Não acompanho o mundo cão. Não gosto do mundo cão. Prefiro acreditar que o mundo cão nem existe. Daí o porquê da minha relutância inicial em assistir a “Isabella: O Caso Nardoni”, dirigido pelo ex-Casseta Claudio Manoel e que tem meu amigo Felipe Flexa como um dos roteiristas. E eis já aqui o primeiro motivo para você assistir ao documentário disponível na Netflix: não se trata de uma exploração do mundo cão.
Outro motivo. Na verdade o principal. “Isabella” não é exatamente um documentário sobre o crime que, há quinze anos, mobilizou o país; é um documentário sobre mim. Sobre você. Sobre nós que acompanhamos o caso e dele formamos uma opinião a partir das informações que íamos obtendo pela imprensa. Do Ratinho ao Jornal Nacional, passando pelo Datena e pela capa da revista Veja – que na época atestou em letras que o clichê me obriga a dizer que eram garrafais: FORAM ELES.
Verdade e Justiça
Isso não quer dizer que “Isabella” chame para si a responsabilidade de defender a inocência de Alexandre Nardoni e Ana Carolina Jatobá. De jeito nenhum! O documentário não é passapanista, embora bote uma pulguinha toda serelepe atrás de nossas orelhas. Mas ele mostra, sim, como a própria busca pela verdade pode estar comprometida quando, para se satisfazer os anseios da multidão, toda a estrutura do Judiciário parte de pressupostos questionáveis e cede ao velho e mau sentimentalismo de que fala Theodore Dalrymple.
E aqui estou me referindo a uma verdade criminal, por assim dizer. Mas a reflexão proposta pelo filme vale também para as verdades individuais que todos buscamos, bem como para a verdade política que tanto atrai nosso interesse. Esse, aliás, é mais um motivo para você assistir a “Isabella”. Porque, fazendo uma associação livre e criativa com a nossa realidade, é possível e até desejável que ao final do filme nos perguntemos se, em casos de grande repercussão pública, existe mesmo alguma possibilidade de se fazer justiça. Existe?
Estou falando de Justiça mesmo. Aquela com jota maiúsculo e todo trabalhado no gótico. E não a vingancinha mundana a que infelizmente estamos acostumados. Pegue o caso dos presos no Oito de Janeiro, por exemplo. Ou então o caso recente das joias envolvendo Bolsonaro. Ou, se preferir, pegue o caso consumado do Lula. Afinal, só soltamos fogos de artifício (você não?) quando Lula foi condenado ao xilindró porque a sentença de Sergio Moro coincidia com nossa opinião. Bom, pelo menos coincidia e ainda coincide com a minha.
Demasiadamente humanos
Por falar em Moro e Lula, e ainda no delicioso terreno das associações mais ou menos livres, me lembrei de outro juiz, Alexandre de Moraes, para mim hoje o maior símbolo de uma Justiça que abdicou do seu nobilíssimo objetivo de ser... justa. Porque o filme mostra – e essa é uma das maiores qualidades da produção – como são humanos, demasiadamente humanos, insuportavelmente humanos e às vezes até revoltantemente humanos aqueles responsáveis por atestar a culpa ou a inocência de alguém em qualquer circunstância. E aqui me refiro também a nós da imprensa. Ô, raça!
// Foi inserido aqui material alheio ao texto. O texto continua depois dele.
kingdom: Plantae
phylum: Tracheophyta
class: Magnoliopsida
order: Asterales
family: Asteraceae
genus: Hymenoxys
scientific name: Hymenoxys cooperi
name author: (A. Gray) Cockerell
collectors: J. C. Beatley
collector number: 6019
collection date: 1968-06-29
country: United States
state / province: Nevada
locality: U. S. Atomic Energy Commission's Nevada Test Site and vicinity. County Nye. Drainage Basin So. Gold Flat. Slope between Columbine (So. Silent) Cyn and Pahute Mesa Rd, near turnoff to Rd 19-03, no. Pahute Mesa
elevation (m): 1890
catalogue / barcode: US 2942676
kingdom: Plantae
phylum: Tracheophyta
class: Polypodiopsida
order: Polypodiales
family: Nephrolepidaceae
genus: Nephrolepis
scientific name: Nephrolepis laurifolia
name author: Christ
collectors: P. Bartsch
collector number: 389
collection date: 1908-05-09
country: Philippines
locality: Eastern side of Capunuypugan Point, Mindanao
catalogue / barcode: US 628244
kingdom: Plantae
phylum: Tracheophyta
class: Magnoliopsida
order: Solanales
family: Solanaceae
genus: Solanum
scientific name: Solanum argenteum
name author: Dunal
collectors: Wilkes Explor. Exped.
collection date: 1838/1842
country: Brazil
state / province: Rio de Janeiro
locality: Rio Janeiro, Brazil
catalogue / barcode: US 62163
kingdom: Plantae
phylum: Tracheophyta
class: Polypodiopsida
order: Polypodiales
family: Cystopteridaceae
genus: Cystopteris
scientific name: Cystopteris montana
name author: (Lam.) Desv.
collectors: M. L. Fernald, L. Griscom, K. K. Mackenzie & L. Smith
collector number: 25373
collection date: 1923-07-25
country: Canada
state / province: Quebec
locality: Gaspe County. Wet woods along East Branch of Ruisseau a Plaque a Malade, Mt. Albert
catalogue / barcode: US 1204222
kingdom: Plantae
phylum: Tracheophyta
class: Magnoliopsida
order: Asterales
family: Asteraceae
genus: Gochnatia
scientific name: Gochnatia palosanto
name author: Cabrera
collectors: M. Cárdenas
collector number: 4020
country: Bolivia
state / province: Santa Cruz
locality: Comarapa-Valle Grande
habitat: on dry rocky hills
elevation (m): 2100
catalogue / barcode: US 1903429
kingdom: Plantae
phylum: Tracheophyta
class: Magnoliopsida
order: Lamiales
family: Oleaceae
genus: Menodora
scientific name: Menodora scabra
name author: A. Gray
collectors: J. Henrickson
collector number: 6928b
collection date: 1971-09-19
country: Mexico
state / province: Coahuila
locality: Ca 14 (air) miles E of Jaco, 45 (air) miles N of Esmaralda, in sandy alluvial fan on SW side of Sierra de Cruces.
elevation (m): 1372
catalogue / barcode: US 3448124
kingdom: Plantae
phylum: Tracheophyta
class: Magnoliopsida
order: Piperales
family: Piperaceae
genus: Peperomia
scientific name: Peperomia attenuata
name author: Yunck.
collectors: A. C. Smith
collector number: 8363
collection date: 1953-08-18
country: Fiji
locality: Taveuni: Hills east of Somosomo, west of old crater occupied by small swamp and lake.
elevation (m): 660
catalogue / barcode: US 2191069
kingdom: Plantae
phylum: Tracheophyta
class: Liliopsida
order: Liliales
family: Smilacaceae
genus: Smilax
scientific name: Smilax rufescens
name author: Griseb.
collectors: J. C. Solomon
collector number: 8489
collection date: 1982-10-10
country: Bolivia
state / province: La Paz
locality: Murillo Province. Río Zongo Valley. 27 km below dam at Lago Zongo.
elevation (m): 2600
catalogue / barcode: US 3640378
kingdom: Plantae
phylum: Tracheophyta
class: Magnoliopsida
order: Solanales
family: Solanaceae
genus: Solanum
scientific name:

Há vaidade, soberba, ambição e um monte de preconceitos. Há muita vontade de estar certo e muito medo de estar errado. Há pressupostos culturalmente formados e que nada têm a ver com o caso concreto. Com o assassinato trágico de uma criança de apenas cinco anos. E é para essas pessoas assim tão falhas que o Estado (e a sociedade, no caso de nós, da imprensa) dá o poder absurdo de decidir o destino de outras pessoas igualmente falhas. De condená-las à prisão ou ao degredo moral. Um poder na teoria exercido com a frieza da técnica; mas que na prática está todo contaminado pelo pecado original.
Emendas imperfeitas
Já perdi a conta dos motivos para você assistir a “Isabella”, mas este é outro: o documentário mostra um aspecto da sociedade que provavelmente será ignorado pelos espectadores viciados em reagir ao caso apenas aos gritos irrefletidos de culpado! ou inocente!. Me refiro às consequências reais e trágicas da dissolução da família, da guerra ao casamento tradicional, entre homem e mulher e para a vida toda, e do feminismo, com sua falsa promessa de libertação das mulheres.
É algo sutil. Uma névoa de moralidade em meio à narrativa jornalística. Mas que ao espectador atento deixa claro: antes mesmo de ser jogada daquela janela pelo próprio pai ou por quem quer que tenha cometido o crime, a menina Isabella Nardoni, filha de pais separados que a conceberam ainda na adolescência, já era vítima de um desarranjo cheio de emendas imperfeitas.